■ **PROBLEM STATEMENT**
In the records, starting at the line containing "Does the chart" and ending at the last line, change "chart" to "graph". Rewrite only those lines with everything else unchanged, and leave the pictures out.

[Chart-based quiz items]
☆ ☆ ☆ ☆

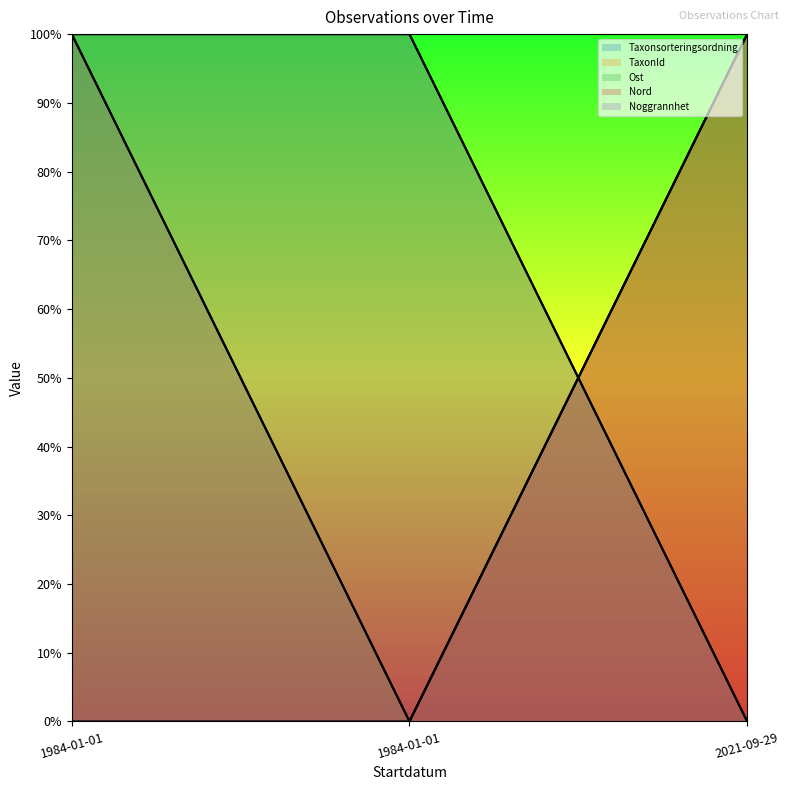

How many data points in Ost are above 0?

1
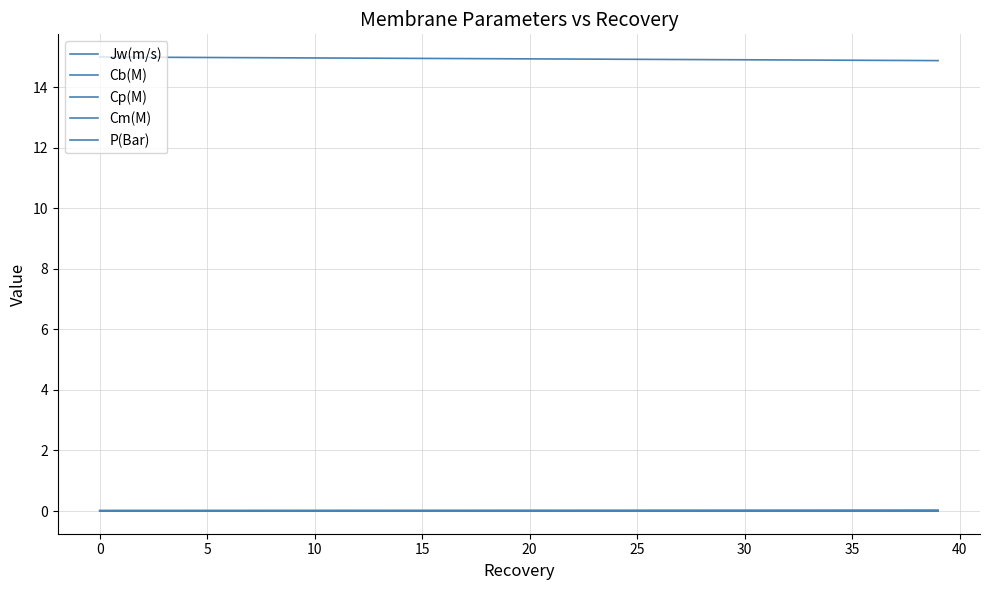

Does the chart display data point markers on the line(s)?

No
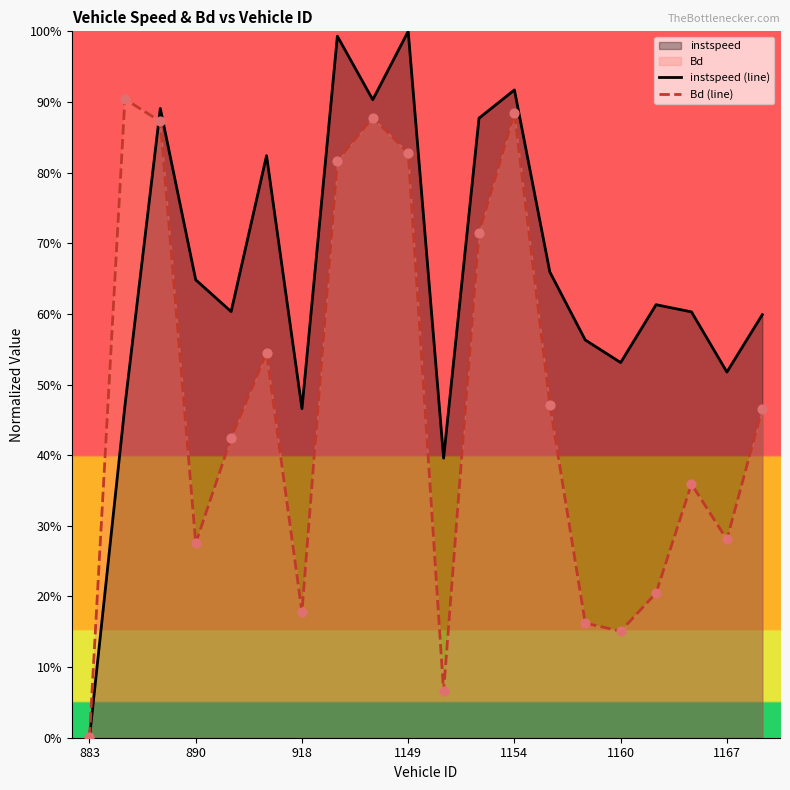

Is the value of Bd (line) at 17 greater than the value of instspeed (line) at 17?

No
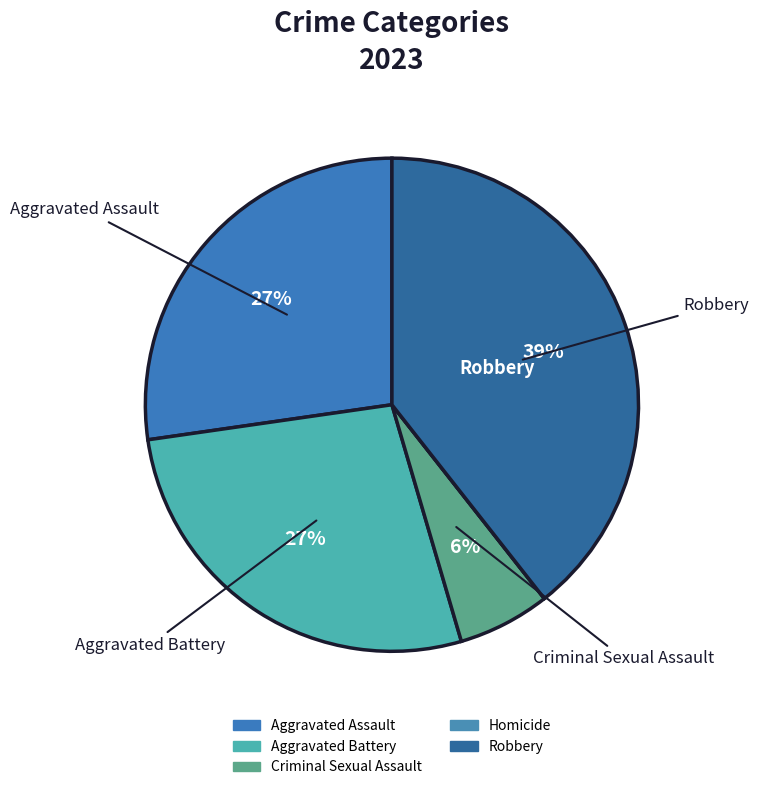

To the nearest percent, what is the difference between the Criminal Sexual Assault and Homicide slice percentages?

6%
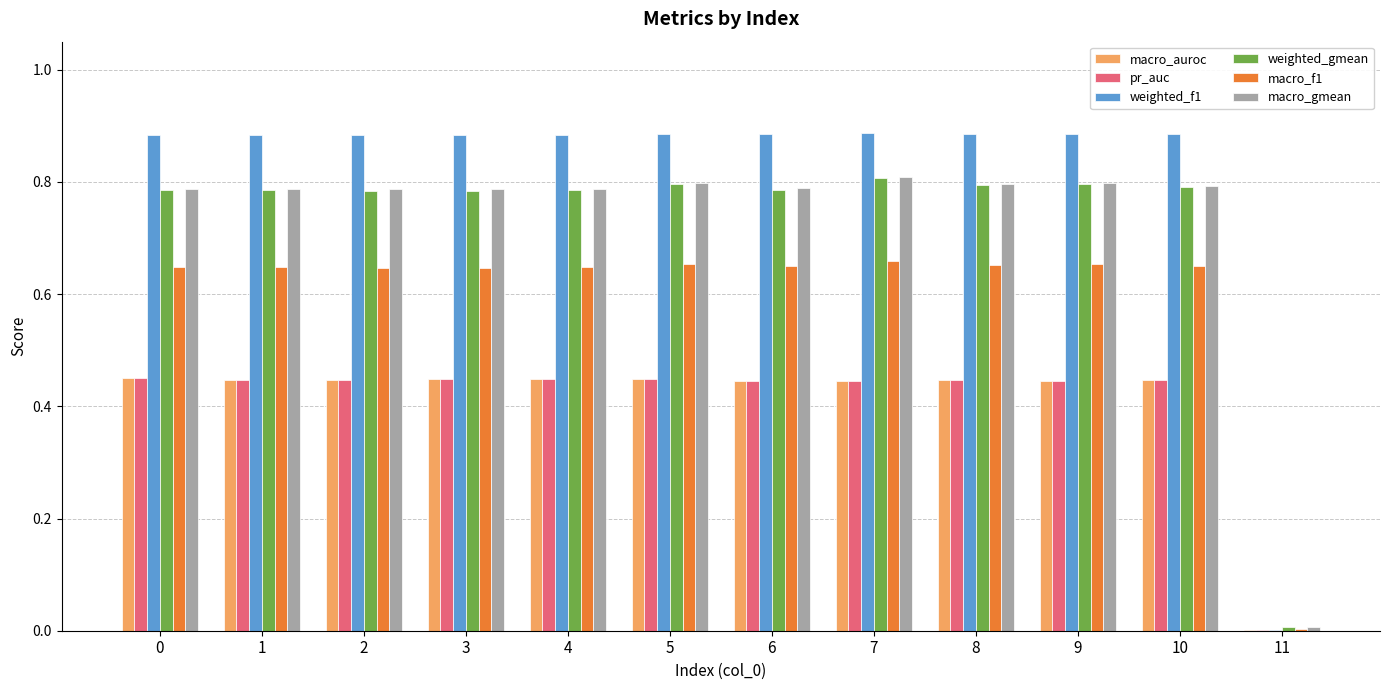

The value of macro_f1 at 11 is 0.0. True or false?

True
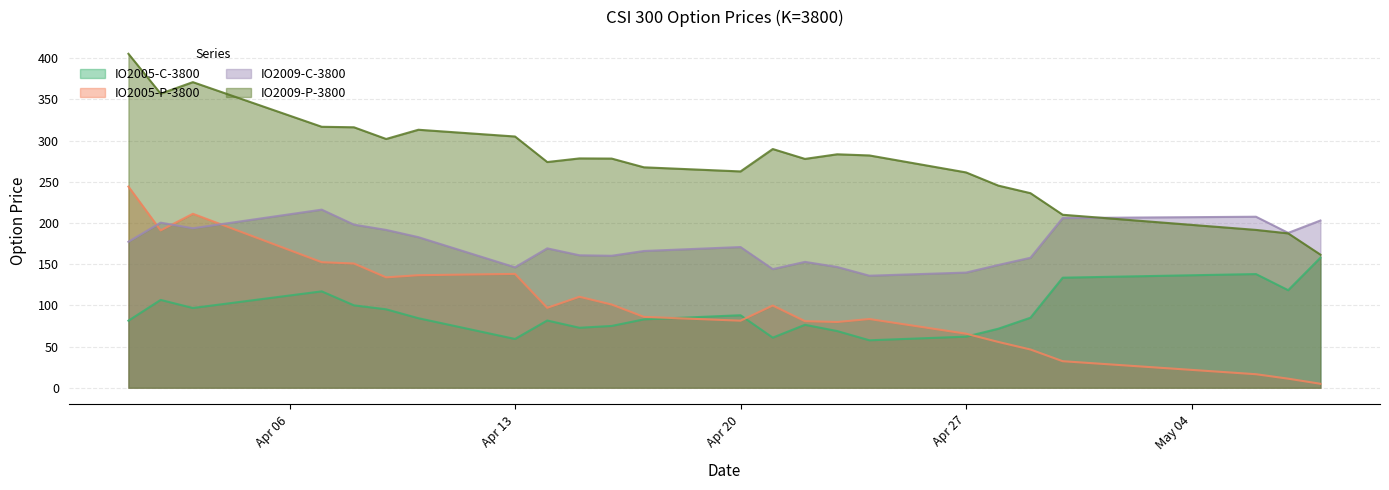

What is the sum of all IO2009-P-3800 values?

6674.0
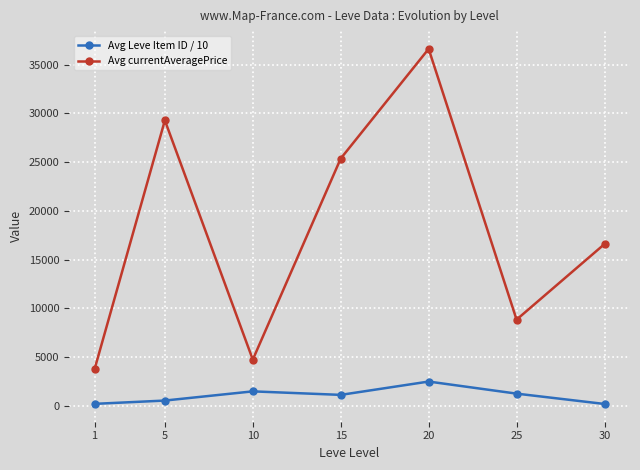

True or false: Avg currentAveragePrice has more than 0 interior local peaks.

True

☆ ☆ ☆ ☆

■ **SOLUTION**
Does the graph display data point markers on the line(s)?

No

Is the value of Bd (line) at 17 greater than the value of instspeed (line) at 17?

No

To the nearest percent, what is the difference between the Criminal Sexual Assault and Homicide slice percentages?

6%

The value of macro_f1 at 11 is 0.0. True or false?

True

What is the sum of all IO2009-P-3800 values?

6674.0

True or false: Avg currentAveragePrice has more than 0 interior local peaks.

True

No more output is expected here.